[Data entries]
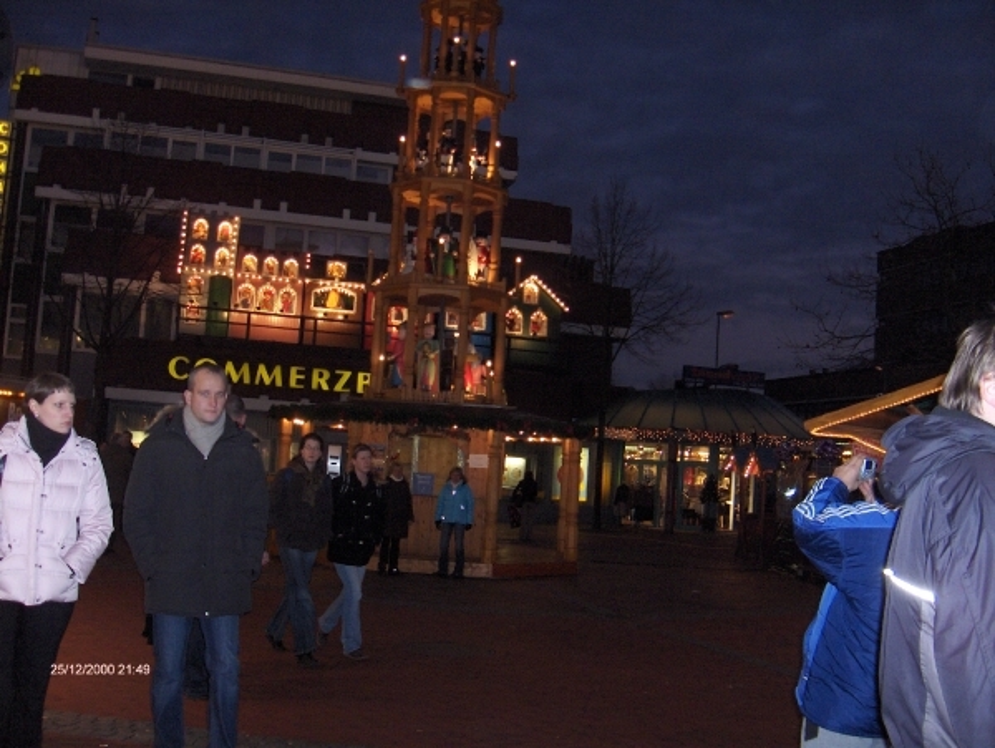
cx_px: 498
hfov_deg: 47.8
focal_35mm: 39
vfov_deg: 36.9
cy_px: 374
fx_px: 1122
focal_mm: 8
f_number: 2.8
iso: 200
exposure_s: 1/60
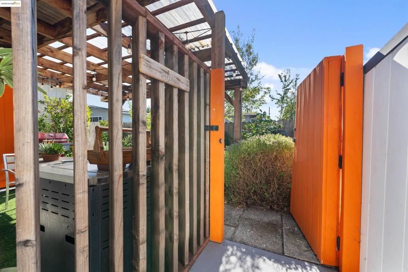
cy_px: 136
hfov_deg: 104.2
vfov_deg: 81.2
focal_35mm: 14
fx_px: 159
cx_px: 204
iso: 64
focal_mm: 14
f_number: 8
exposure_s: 1/13
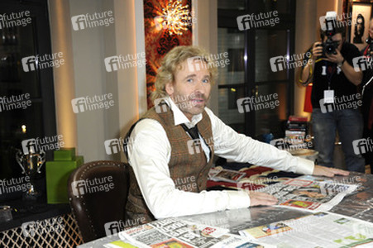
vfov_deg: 27.0
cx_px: 186
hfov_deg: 39.6
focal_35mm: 50
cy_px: 124
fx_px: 518
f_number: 5.6
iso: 2500
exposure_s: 1/125
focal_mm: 50
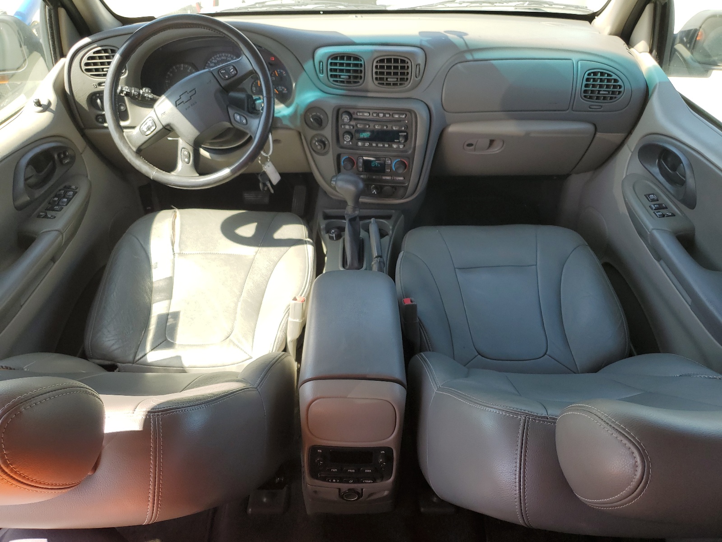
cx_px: 361
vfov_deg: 53.1
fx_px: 542
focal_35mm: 26
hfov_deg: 67.3
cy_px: 271
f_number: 1.5
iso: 50
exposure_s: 1/333
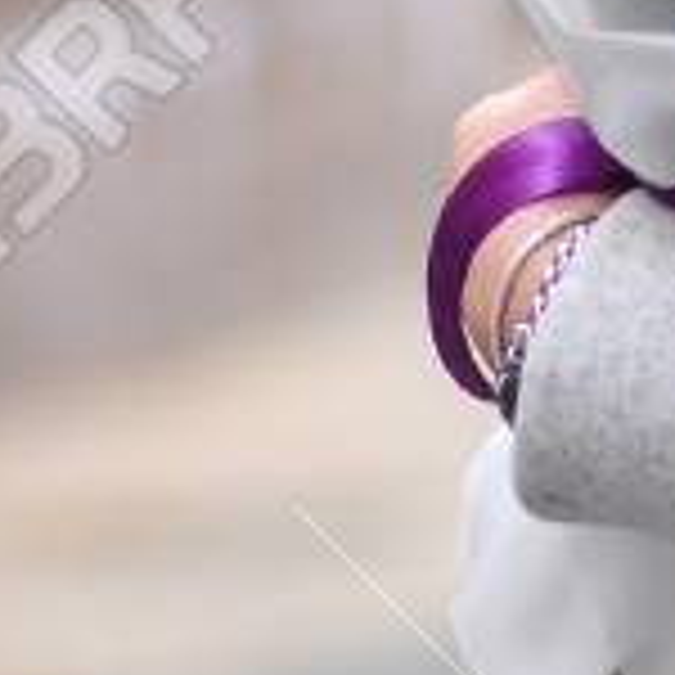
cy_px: -657
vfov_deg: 1.9
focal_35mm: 941
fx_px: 20753
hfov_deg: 1.9
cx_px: 1460
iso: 200
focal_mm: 85
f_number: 2.5
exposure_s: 1/500
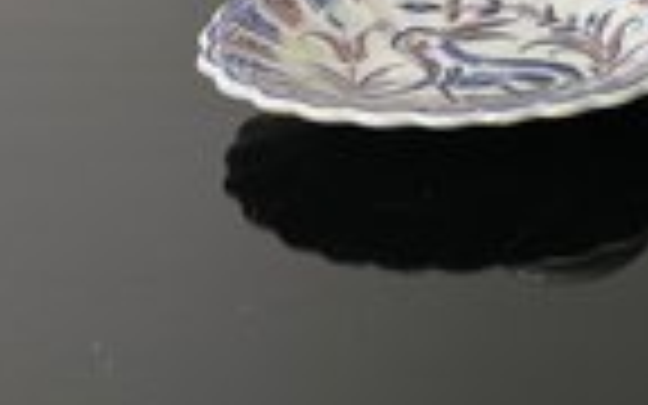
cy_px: -88
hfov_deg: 25.7
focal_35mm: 73
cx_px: 749
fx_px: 1289
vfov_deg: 17.0
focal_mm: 3
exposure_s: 1/120
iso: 32
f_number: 1.8
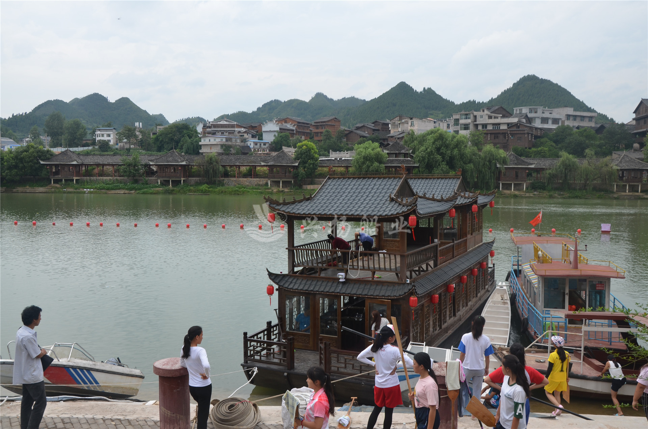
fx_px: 593
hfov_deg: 57.3
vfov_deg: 39.8
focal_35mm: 33
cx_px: 324
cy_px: 214
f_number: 8
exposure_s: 1/250
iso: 180
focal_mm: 22
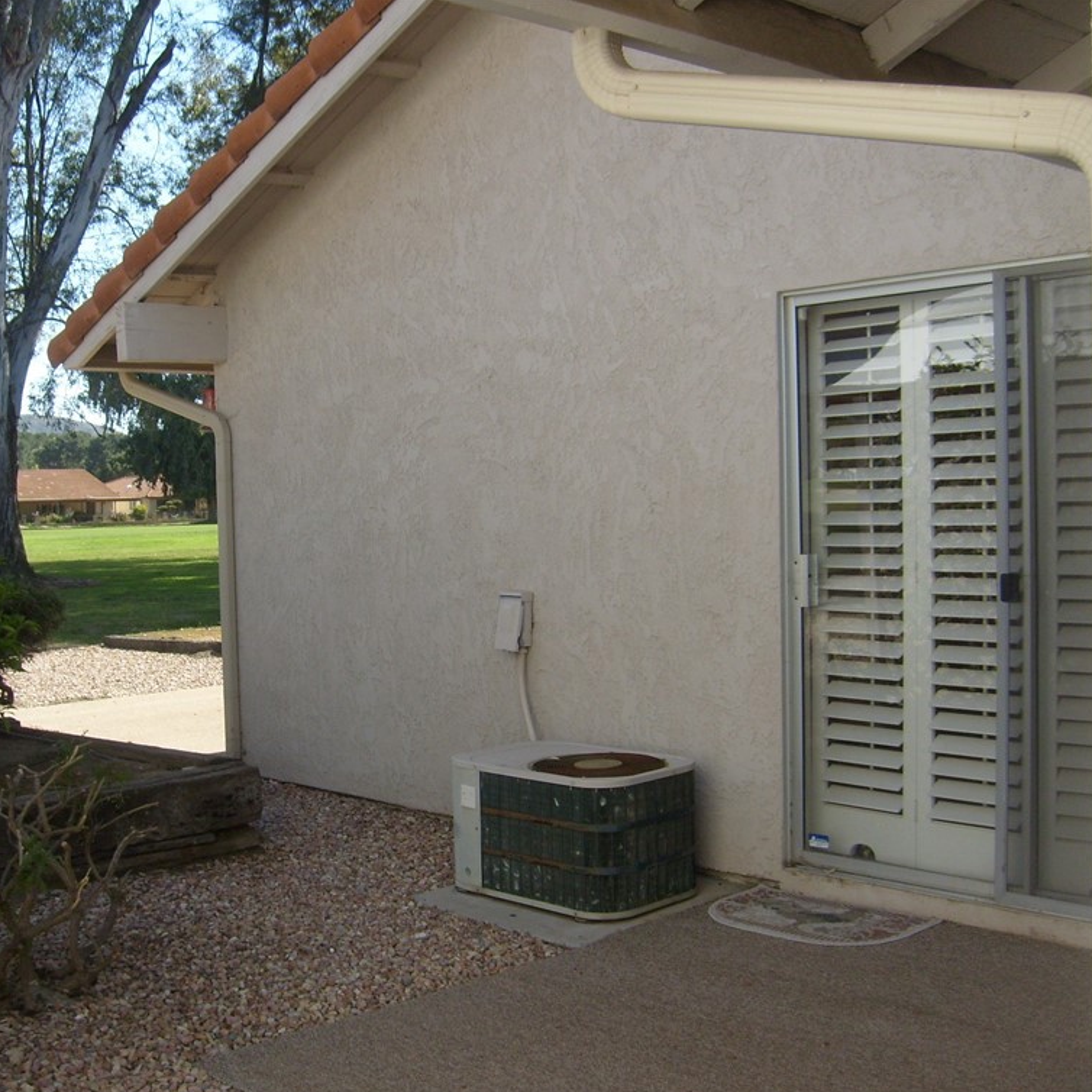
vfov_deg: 40.0
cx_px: 426
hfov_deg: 39.8
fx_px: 1499
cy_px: 553
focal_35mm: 42
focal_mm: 5.8
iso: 80
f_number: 7.1
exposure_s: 1/125
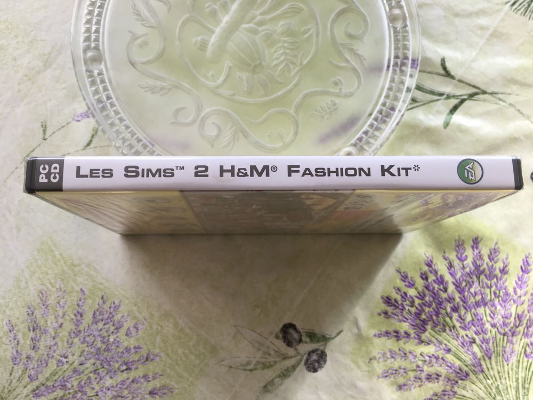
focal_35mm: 29
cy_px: 200
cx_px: 266
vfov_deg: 48.2
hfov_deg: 61.7
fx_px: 447
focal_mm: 4.15
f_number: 2.2
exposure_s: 1/100
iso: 40
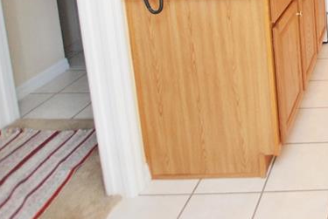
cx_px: 401
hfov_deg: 36.0
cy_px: -75
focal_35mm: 41
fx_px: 374
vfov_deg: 26.8
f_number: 4
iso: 200
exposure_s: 1/60
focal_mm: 10
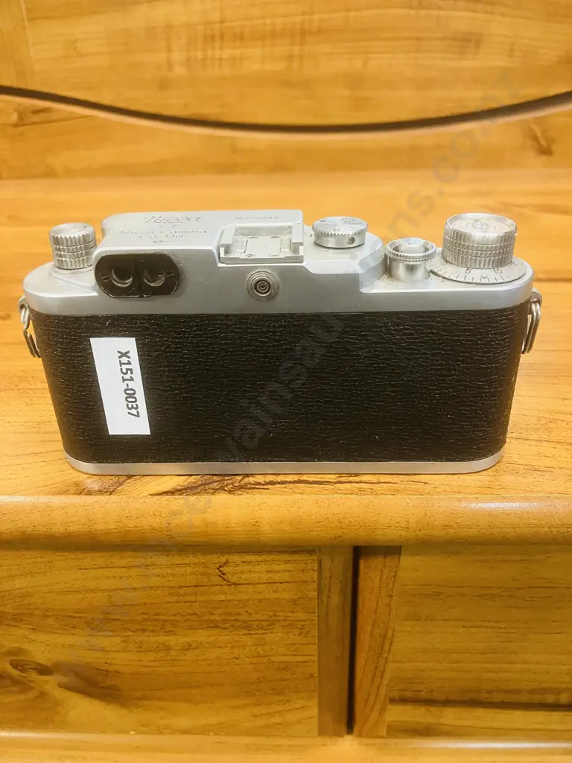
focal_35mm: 28
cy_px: 382
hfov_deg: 49.7
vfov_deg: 63.4
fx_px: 617
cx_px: 286
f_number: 1.8
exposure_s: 1/33
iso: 250
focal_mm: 3.99
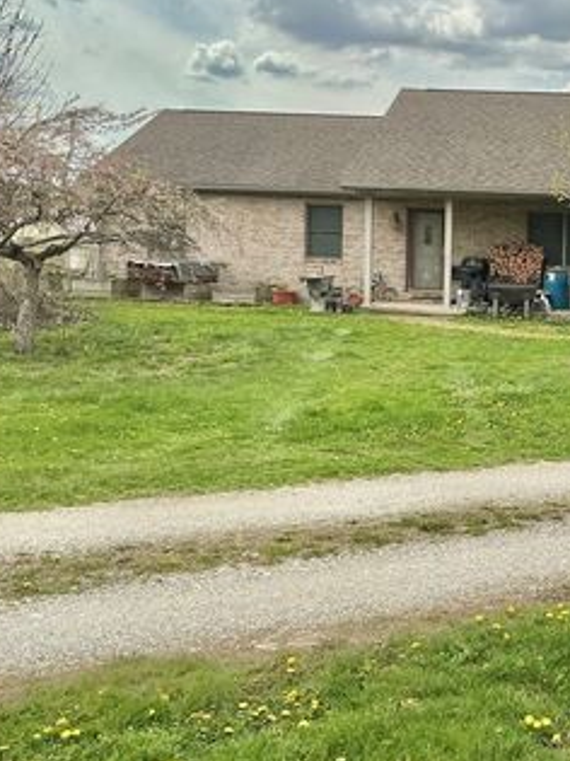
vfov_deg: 41.1
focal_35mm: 46
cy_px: 313
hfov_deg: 29.5
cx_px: 568
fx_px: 1011
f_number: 1.8
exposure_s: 1/2538
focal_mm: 3
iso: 25
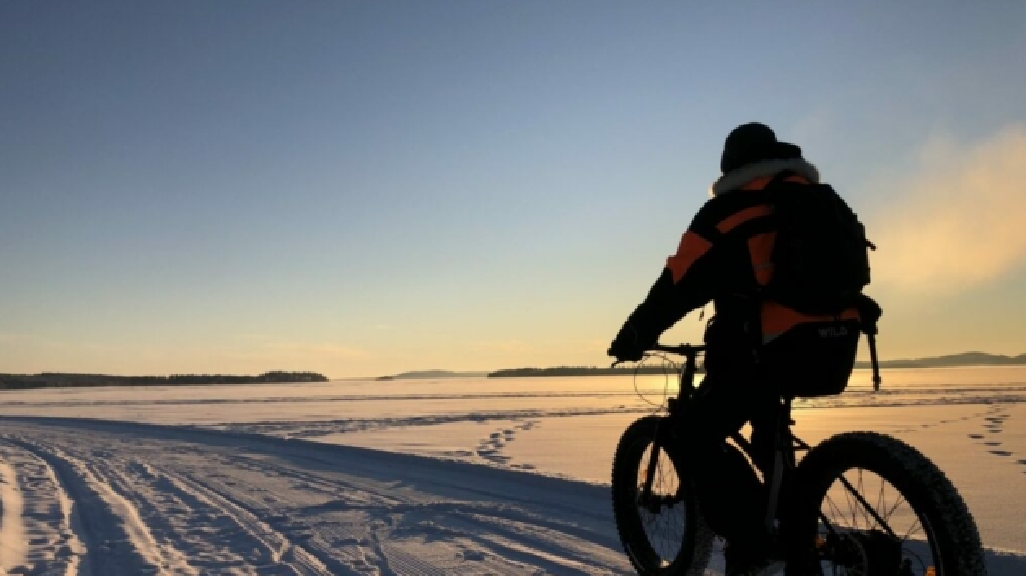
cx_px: 518
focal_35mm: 31
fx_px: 843
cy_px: 338
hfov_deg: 62.6
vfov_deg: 37.6
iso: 20
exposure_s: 1/3247
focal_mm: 4
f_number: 1.8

- Activity
Please copy the lines above, starting at the one that holds "vfov_deg: 48.2" and stopping after the last line, exactly as they appear and minus the pictures.

- Answer space
vfov_deg: 48.2
hfov_deg: 61.7
fx_px: 447
focal_mm: 4.15
f_number: 2.2
exposure_s: 1/100
iso: 40
cx_px: 401
hfov_deg: 36.0
cy_px: -75
focal_35mm: 41
fx_px: 374
vfov_deg: 26.8
f_number: 4
iso: 200
exposure_s: 1/60
focal_mm: 10
focal_35mm: 28
cy_px: 382
hfov_deg: 49.7
vfov_deg: 63.4
fx_px: 617
cx_px: 286
f_number: 1.8
exposure_s: 1/33
iso: 250
focal_mm: 3.99
vfov_deg: 41.1
focal_35mm: 46
cy_px: 313
hfov_deg: 29.5
cx_px: 568
fx_px: 1011
f_number: 1.8
exposure_s: 1/2538
focal_mm: 3
iso: 25
cx_px: 518
focal_35mm: 31
fx_px: 843
cy_px: 338
hfov_deg: 62.6
vfov_deg: 37.6
iso: 20
exposure_s: 1/3247
focal_mm: 4
f_number: 1.8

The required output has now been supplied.